松戸 選挙の中で、建設資材の高騰や労務費の上昇、新拠点ゾーンへの建設による渋滞などのリスク、土砂災害警戒区域の近接性などから、庁舎移転に反対もしくは不安視する声を多くいただいた。移転・建て替えありきで進められてきたことを踏まえ、一旦、白紙撤回することを表明した。現庁舎新館と本館は耐震性の問題があることから早急に対応する必要がある。現段階では、仮庁舎の設置も含めて検討を進め、9月には方向性を示したい。新拠点ゾーンについては、旧松戸法務総合庁舎の解体を完了させ、さら地として維持管理を行いながら活用方針を検討する。
――図書館の再整備については。
松戸 図書館は老朽化が進んでいることから、再整備を行う。ただ本を集めるだけではなく、市民が集まりさまざまな活動ができる、時代に合わせた施設とすることを考えている。新庁舎の第2ステップ整備イメージでは、新拠点ゾーン北側に図書館・ホール・美術ギャラリーを備えた文化複合施設を整備する方針が示されている。文化複合施設とする考えについては賛成だが、整備する場所については改めて検討したい。
――新クリーンセンターに関しては。
松戸 34年度の稼働に向け、年内には施設規模と概算事業費を提示したい。和名ケ谷クリーンセンターの稼働期間を延伸し、新クリーンセンターに引き継ぐことで、市内クリーンセンターの空白期間がないように対応する。

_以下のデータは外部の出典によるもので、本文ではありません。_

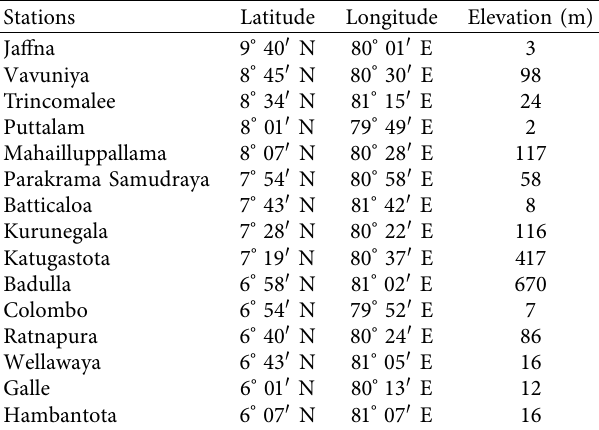
Figure 1: Locations of the rain gauge stations under review. Table 1: Geographical information of rain gauge stations.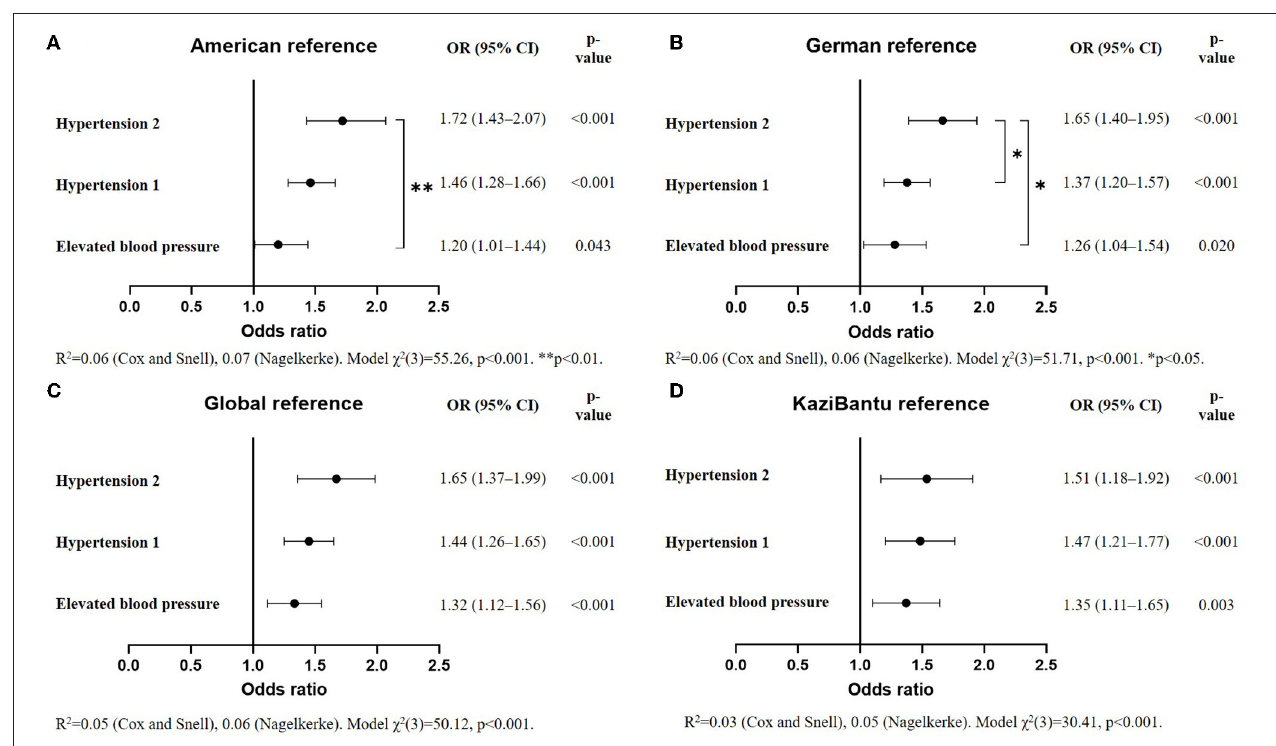
FIGURE 1 | Odds ratio (OR) of the classification of blood pressure (BP) as elevated, hypertension stage 1 or stage 2, relative to normotension, with increasing BMI-for-age Z-scores according to (A) American, (B) German, (C) global, and (D) the KaziBantu reference populations ( N = 897).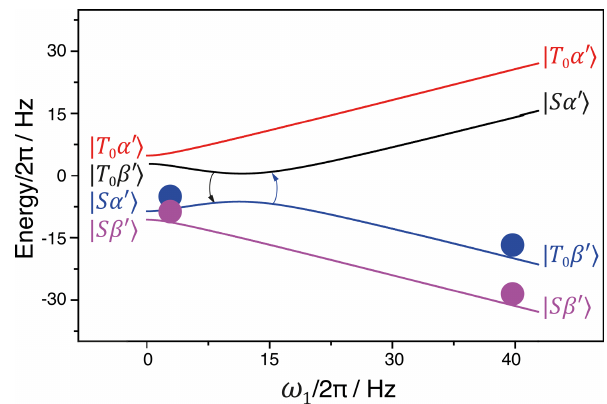
Figure 8. Population swapping upon increase in the amplitude of the RF field applied to the S spin. Simulation parameters: I and S nuclei are 1 H and 13 C, respectively; J II = 115Hz; J IS = 137Hz; δω = 2Hz. See text for further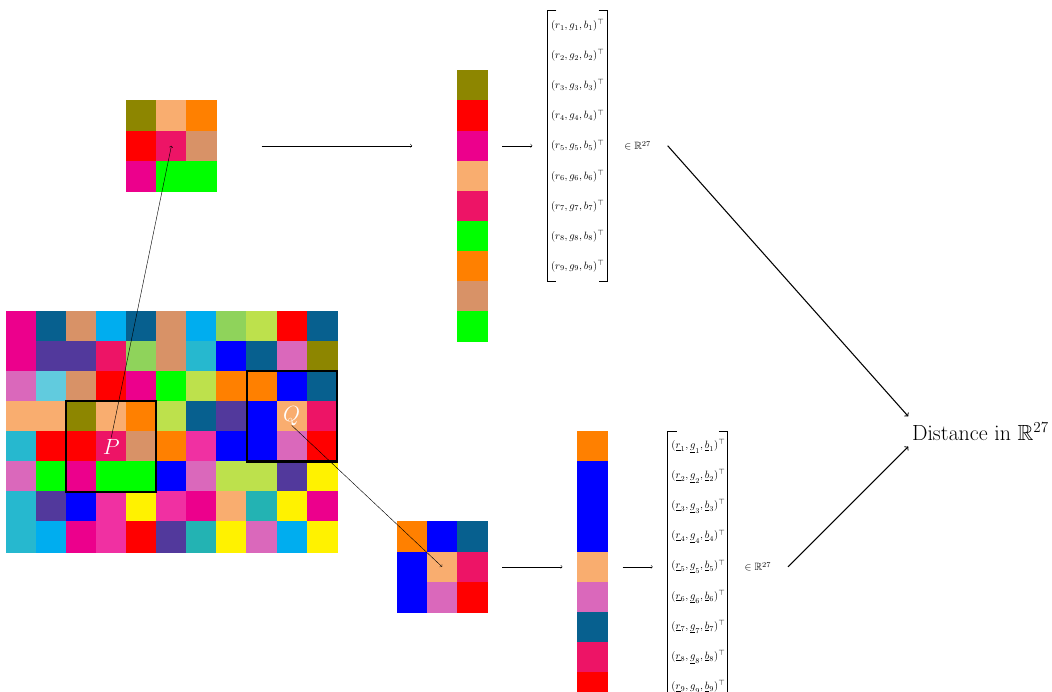
Figure 2. The definition of a new distance between pixel P and pixel Q in a colour image. We select a neighbourhood for each pixel, here a 8-neighbourhood, and consider the components of each pixel in the neighbourhood in some fixed colour space, in this example the RGB space. For the pixel P we have the vectors ( r i , g i , b i ) , i = 1,...,9, while for the pixel Q the vectors ( r i , g , b i ) , i = 1,...,9. Finally, we collect all the entries and form two vectors V P , V Q , and compute some distance, i e.g., the Euclidean one, between these two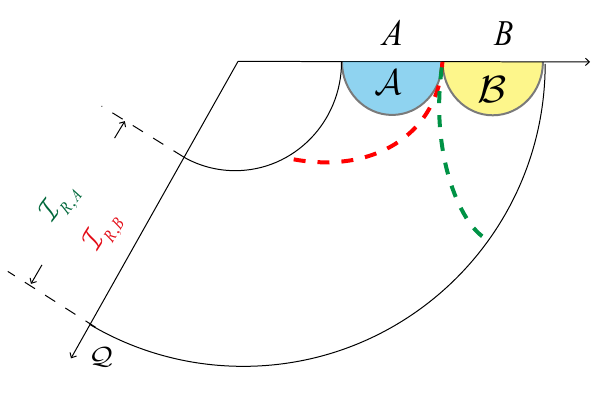
Figure 18 . The phase where AB has an island, but they do not admit an individual. The two possible EWCSs are shown with dashed curves, the corresponding reflected islands are denoted with the same color. These two give the same lower bound for the Markov gap h ≥ c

――プロスポーツチームの誘致と周辺インフラ整備については。
松戸 スポーツによって必要な施設は変わるため、どのスポーツであれば実現性が高いか考えていきたい。行政パートナー協定を締結している市川市も同様の検討を進めていることから、両市で連携してプロスポーツの誘致とインフラ設備を整備できないかも検討したい。
――北千葉道路については。
松戸 ようやく国による用地買収などが動き始めた。市川市との市境を通過することから、互いに連携し、新たな産業の集積地を生み出したい。また、高塚十字路の近くを通ることから、東松戸駅のポテンシャルの高さを生かした開発を進めたい。
――地域建設業に対しての思いは。
松戸 県議会議員時代には県土整備常任委員を10年近く務めていたこともあり、地域建設業の重要性は身に染みている。災害が起こったとき、真っ先に現場に駆け付けるのは地元の建設業の方々。小根本の交差点で水道管の破裂があった際も一所懸命に対応していただいた。地域建設業の皆さまなくしては、災害対策もまちづくりも進まない。これからも市と共に発展していければと考えている。
――趣味について。
松戸 キックボクシングをやっており、20代半ば頃にはプロライセンスを取得した。今でも格闘技が好きでよく観戦している。先日は「ふるさと応援大使」の那須川天心さんに訪問いただき、松戸市を盛り上げたいという思いをうかがったところ。
【略歴】
まつど・たかまさ
1978年11月7日、松戸市生まれ。早稲田大学政治経済学部卒業、東京大学大学院修了。2003年4月、大和証券SMBC㈱入社。09年8月から衆議院議員公設第一秘書を務めた。11年に千葉県議会議員に初当選し、4期14年を経て、25年6月1日執行の市長選挙で初当選を果たし、第25代市長となった。